1. **Forward Selection**:
   - Start with no variables.
   - Add predictors one by one that most improve model performance.
   - Stop when adding more variables doesn’t significantly improve the model.

2. **Lasso Regression**:
   - Adds L1 penalty to the loss function.
   - Shrinks some coefficients to exactly zero, effectively performing variable selection.

---


## Decision tree
Decision trees consist of nodes (root, internal, leaf) representing tests or outcomes, and branches representing the test results. Pruning is essential to prevent overfitting, improve interpretability, and reduce computational cost by simplifying the tree. Decision trees are attractive for classification due to their high interpretability, ability to handle various data types without extensive pre-processing, and capacity to capture non-linear relationships.

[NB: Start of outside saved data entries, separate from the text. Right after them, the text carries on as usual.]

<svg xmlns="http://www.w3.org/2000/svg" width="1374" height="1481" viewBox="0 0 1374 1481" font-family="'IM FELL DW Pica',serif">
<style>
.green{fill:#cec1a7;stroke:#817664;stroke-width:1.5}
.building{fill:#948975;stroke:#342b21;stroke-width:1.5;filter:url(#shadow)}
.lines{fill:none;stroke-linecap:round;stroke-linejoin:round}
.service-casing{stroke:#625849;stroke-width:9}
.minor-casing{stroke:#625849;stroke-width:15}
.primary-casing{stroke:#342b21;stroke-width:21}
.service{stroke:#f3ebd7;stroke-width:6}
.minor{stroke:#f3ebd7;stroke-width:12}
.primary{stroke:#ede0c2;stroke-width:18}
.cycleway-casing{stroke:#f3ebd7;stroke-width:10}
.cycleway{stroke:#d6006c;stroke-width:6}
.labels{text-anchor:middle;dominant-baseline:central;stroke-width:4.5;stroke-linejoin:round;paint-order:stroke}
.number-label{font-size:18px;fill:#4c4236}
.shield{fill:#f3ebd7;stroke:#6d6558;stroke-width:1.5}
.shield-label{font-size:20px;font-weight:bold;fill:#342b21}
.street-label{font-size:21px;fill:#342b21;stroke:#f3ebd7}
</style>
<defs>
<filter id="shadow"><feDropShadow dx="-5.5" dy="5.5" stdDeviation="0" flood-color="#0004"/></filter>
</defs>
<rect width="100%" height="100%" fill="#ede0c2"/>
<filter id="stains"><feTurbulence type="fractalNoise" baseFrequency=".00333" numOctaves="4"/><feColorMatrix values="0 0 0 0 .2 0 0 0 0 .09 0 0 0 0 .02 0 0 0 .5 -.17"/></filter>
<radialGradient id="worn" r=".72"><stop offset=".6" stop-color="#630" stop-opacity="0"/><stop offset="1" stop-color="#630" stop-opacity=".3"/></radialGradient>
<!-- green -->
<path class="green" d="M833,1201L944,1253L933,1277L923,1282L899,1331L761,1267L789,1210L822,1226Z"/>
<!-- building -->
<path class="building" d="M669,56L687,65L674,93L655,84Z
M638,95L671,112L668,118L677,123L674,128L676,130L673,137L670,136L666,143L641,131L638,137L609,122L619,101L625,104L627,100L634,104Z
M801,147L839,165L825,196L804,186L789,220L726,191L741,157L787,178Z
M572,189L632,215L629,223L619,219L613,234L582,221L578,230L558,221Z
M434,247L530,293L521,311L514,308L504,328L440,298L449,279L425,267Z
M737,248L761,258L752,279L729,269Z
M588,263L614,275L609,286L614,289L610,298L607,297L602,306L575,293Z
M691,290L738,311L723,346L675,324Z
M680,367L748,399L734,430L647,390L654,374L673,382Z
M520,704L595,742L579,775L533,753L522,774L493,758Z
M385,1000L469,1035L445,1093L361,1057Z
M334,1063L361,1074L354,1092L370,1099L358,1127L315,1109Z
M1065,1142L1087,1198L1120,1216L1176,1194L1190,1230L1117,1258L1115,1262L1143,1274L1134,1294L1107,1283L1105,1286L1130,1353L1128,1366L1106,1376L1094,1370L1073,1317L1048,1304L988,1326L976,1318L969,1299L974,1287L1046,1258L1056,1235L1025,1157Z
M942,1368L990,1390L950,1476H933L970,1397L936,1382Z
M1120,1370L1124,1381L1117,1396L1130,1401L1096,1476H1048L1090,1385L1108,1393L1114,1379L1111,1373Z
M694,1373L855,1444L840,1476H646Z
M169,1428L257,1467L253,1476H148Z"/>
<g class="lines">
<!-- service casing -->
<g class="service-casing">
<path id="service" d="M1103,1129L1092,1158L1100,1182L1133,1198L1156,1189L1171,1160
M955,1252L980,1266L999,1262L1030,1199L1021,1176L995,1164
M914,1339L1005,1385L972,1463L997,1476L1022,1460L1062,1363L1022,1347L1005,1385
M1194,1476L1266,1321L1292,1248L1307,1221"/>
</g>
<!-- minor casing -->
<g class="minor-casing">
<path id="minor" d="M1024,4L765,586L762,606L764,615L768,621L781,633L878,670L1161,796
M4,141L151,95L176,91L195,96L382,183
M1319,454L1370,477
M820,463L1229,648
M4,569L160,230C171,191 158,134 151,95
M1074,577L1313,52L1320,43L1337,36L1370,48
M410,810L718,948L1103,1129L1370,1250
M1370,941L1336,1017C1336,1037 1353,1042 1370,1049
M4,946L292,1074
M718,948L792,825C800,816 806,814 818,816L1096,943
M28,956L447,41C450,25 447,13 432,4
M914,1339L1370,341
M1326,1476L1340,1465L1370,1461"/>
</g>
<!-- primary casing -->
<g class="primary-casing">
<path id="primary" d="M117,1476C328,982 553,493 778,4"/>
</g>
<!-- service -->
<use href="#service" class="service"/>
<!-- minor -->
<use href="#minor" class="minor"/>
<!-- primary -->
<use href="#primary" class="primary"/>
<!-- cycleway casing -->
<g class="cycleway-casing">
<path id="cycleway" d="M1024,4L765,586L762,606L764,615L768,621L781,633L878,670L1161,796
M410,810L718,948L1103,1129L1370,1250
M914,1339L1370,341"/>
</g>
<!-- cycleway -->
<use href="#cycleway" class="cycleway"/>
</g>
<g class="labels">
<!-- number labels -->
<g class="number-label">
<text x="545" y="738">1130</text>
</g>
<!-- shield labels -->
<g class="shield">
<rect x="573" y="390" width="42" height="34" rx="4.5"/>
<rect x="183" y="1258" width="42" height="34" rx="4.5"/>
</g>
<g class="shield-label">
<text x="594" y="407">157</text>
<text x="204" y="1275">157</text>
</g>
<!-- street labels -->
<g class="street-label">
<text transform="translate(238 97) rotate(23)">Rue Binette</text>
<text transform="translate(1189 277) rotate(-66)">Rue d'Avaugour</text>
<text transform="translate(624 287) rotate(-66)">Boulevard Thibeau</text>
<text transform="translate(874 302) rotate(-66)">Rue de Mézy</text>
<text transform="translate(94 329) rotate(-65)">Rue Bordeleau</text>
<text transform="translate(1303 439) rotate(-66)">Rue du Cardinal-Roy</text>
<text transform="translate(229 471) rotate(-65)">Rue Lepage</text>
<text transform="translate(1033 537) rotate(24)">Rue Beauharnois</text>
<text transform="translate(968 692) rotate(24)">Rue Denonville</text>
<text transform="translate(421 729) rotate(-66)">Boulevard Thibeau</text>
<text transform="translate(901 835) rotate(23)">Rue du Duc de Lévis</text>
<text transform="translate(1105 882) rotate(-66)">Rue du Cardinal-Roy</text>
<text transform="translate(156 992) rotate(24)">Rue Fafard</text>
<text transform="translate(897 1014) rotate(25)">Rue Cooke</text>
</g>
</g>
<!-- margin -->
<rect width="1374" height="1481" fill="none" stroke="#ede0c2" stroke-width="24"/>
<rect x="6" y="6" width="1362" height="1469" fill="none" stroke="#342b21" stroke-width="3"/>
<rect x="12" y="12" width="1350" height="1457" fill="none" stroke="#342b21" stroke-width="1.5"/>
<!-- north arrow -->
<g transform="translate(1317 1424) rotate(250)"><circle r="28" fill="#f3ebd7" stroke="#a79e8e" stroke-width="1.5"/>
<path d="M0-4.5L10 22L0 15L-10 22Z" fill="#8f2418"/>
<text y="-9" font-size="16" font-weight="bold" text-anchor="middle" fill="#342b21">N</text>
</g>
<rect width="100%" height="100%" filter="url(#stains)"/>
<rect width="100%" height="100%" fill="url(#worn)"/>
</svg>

Improving an existing rule-based classifier with a data-driven approach involves collecting and preparing a large dataset, selecting an appropriate machine learning model, training it on the data, and then rigorously evaluating and tuning its performance using a separate validation set. To test the validity of the new model, its performance should be quantitatively assessed on an independent test set using metrics like accuracy, precision, and recall, compared directly against the existing rule-based system, and ideally, subjected to qualitative review by domain experts to ensure its real-world applicability and interpretability.

## Parameter tuning

Parameter tuning, also known as hyperparameter tuning, is the process of finding the best combination of settings (hyperparameters) for a machine learning model that results in optimal performance on a given task.